→ **What the task asks**: Copy out each line below containing "için".

Stored records:
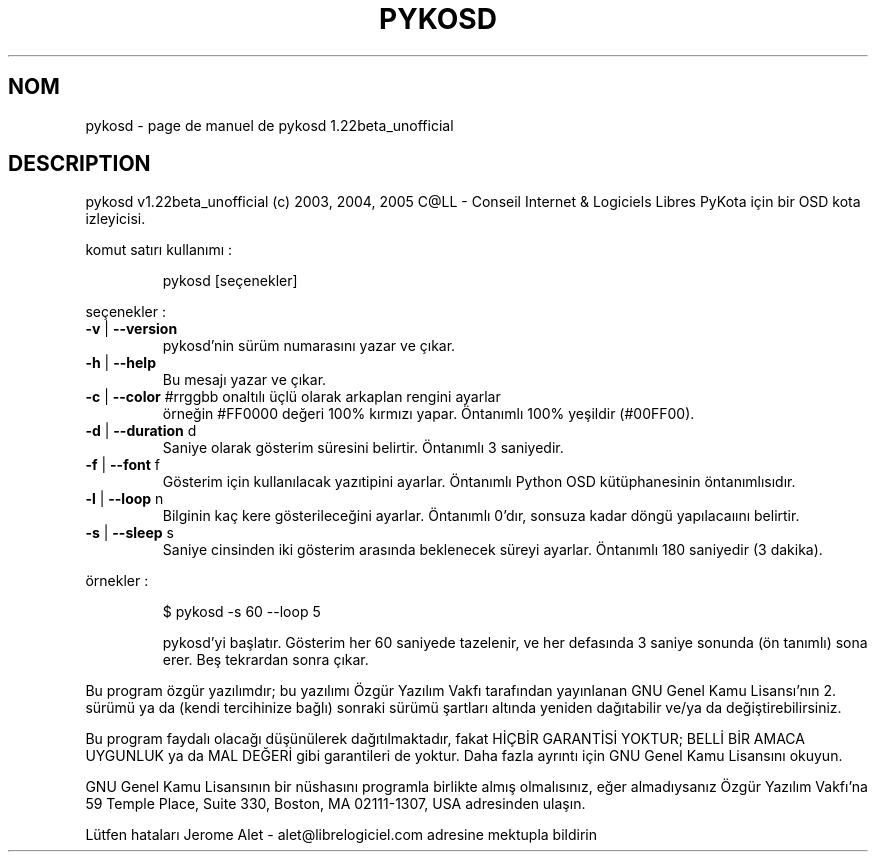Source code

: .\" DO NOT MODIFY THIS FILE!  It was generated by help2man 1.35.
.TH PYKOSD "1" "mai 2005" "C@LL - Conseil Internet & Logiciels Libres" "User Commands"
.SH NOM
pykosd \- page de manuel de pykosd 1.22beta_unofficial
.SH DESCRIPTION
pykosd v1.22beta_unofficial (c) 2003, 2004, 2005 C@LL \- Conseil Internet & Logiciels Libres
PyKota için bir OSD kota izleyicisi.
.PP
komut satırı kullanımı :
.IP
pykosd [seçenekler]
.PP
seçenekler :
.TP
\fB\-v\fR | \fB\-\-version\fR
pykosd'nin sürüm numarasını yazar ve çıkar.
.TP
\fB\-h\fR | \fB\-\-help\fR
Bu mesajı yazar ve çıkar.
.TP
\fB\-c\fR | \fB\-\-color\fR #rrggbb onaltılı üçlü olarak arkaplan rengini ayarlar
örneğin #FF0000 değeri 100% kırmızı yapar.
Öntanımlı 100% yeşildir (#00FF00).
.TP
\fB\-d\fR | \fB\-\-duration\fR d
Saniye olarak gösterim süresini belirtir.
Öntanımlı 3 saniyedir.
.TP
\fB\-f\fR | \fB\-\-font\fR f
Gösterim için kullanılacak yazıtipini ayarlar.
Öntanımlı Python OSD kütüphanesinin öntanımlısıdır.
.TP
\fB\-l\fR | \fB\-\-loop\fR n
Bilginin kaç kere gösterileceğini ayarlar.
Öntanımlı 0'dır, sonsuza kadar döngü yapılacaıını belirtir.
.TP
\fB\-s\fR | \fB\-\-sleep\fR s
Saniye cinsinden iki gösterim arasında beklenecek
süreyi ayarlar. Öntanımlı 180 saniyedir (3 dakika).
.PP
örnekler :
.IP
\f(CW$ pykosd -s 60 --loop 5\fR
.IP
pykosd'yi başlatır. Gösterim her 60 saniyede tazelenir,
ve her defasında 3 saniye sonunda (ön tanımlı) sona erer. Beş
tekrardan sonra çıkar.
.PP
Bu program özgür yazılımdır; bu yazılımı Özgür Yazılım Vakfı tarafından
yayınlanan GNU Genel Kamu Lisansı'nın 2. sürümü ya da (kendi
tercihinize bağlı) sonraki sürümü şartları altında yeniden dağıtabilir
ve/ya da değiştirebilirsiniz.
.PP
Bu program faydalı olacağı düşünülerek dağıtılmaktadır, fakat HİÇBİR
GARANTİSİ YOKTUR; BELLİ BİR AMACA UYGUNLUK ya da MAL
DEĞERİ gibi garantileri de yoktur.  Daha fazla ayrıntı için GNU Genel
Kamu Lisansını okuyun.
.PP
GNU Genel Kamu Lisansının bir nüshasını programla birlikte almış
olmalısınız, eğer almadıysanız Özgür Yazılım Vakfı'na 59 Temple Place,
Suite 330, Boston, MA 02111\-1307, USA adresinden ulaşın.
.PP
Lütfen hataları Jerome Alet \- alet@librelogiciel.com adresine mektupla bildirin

→ **Answer box**:
PyKota için bir OSD kota izleyicisi.
Gösterim için kullanılacak yazıtipini ayarlar.
DEĞERİ gibi garantileri de yoktur.  Daha fazla ayrıntı için GNU Genel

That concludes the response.